Extract to read
In March I was diagnosed with and treated for a condition called CCSVI, which is believed to be related to multiple sclerosis. This occurred at Brooklyn’s Kings County Hospital Center, under the direction of Dr. Salvatore Sclafani. That was NYC trip #1.  To read about my CCSVI experiences, click here.

In late July of 2010, Kim, Zach, and I traveled to New York to attend Dr. Sclafani’s CCSVI symposium. More precisely, I went for the symposium and Kim and Zach went for the sightseeing. They learned a lot about the New York City subway system that day – some good and some bad. This was NYC trip #2.

I thoroughly enjoyed the symposium. I was able to listen to and even rub elbows with some of the top CCSVI physicians and researchers in the world. I also met with several of my online MS/CCSVI buddies, and spent time with members of CCSVI Alliance, the non-profit organization that I volunteer for.  I had hoped to combine the symposium trip with an ultrasound examination at Kings County Hospital, but unfortunately the doctor who was trained in that procedure was unavailable on that day.

(Data items)

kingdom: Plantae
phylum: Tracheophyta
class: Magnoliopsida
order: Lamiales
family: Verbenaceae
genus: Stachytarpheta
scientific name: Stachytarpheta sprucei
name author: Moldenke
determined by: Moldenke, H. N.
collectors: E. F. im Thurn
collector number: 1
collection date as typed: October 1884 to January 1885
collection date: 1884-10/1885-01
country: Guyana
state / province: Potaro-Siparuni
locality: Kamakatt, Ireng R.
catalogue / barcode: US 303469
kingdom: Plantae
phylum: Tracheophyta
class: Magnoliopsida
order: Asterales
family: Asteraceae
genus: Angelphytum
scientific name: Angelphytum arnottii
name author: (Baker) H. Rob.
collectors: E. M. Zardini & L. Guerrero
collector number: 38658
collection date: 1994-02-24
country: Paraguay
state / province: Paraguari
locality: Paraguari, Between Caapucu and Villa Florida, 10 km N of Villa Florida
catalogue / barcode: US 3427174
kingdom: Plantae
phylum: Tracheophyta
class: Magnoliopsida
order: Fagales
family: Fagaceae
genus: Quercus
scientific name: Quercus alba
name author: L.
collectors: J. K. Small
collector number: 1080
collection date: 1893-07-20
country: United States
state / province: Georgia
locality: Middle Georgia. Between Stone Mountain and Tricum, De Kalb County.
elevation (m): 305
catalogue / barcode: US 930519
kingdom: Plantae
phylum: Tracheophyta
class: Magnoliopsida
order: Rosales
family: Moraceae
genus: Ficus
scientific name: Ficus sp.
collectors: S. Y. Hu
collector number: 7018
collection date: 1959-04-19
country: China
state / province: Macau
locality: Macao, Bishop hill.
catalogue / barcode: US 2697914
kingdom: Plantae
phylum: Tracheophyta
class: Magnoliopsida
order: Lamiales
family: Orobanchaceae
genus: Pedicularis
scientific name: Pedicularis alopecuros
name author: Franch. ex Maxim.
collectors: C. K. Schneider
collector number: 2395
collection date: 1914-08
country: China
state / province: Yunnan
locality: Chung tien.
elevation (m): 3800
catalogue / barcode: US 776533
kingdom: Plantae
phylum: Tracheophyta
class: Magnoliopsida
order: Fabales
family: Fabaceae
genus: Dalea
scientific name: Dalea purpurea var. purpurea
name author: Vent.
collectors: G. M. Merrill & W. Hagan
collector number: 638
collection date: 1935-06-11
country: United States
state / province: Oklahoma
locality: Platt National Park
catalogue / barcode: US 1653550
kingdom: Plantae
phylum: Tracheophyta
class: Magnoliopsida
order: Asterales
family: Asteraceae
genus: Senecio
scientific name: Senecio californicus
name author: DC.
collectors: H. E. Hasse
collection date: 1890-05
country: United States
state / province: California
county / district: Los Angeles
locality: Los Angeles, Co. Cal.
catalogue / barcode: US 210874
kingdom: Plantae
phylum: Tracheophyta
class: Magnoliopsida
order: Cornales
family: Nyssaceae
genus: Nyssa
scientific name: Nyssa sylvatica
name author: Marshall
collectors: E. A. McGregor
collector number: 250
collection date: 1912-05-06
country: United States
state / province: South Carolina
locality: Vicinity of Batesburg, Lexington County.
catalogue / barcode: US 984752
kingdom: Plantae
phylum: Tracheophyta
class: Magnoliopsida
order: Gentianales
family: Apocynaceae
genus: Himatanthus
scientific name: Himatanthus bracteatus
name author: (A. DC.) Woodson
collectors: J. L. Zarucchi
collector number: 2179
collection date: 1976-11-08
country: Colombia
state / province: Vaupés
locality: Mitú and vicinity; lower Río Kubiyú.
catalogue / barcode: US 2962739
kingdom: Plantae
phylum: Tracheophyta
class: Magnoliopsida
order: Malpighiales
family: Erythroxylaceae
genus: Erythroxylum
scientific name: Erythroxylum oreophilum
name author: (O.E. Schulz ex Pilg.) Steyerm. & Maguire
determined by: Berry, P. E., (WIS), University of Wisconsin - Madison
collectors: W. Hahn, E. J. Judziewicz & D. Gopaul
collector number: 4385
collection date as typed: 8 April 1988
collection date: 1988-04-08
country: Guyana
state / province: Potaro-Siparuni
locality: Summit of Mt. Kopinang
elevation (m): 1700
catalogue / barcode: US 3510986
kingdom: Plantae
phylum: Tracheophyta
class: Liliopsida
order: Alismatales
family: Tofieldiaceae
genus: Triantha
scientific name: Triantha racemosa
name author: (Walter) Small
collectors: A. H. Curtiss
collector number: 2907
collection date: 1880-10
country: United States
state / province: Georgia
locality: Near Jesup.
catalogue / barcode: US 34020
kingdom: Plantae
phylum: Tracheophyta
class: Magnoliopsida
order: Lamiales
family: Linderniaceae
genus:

Your goal
Answer these questions from the account of the New York trips:
(a) At which hospital was the writer diagnosed with and treated for CCSVI?
(b) When did Kim, Zach, and the writer travel to New York for the symposium?
(c) What is the name of the non-profit organization the writer volunteers for?
The rows have no connection to the account of the New York trips.

Output for this exercise
(a) Kings County Hospital Center in Brooklyn
(b) Late July of 2010
(c) CCSVI Alliance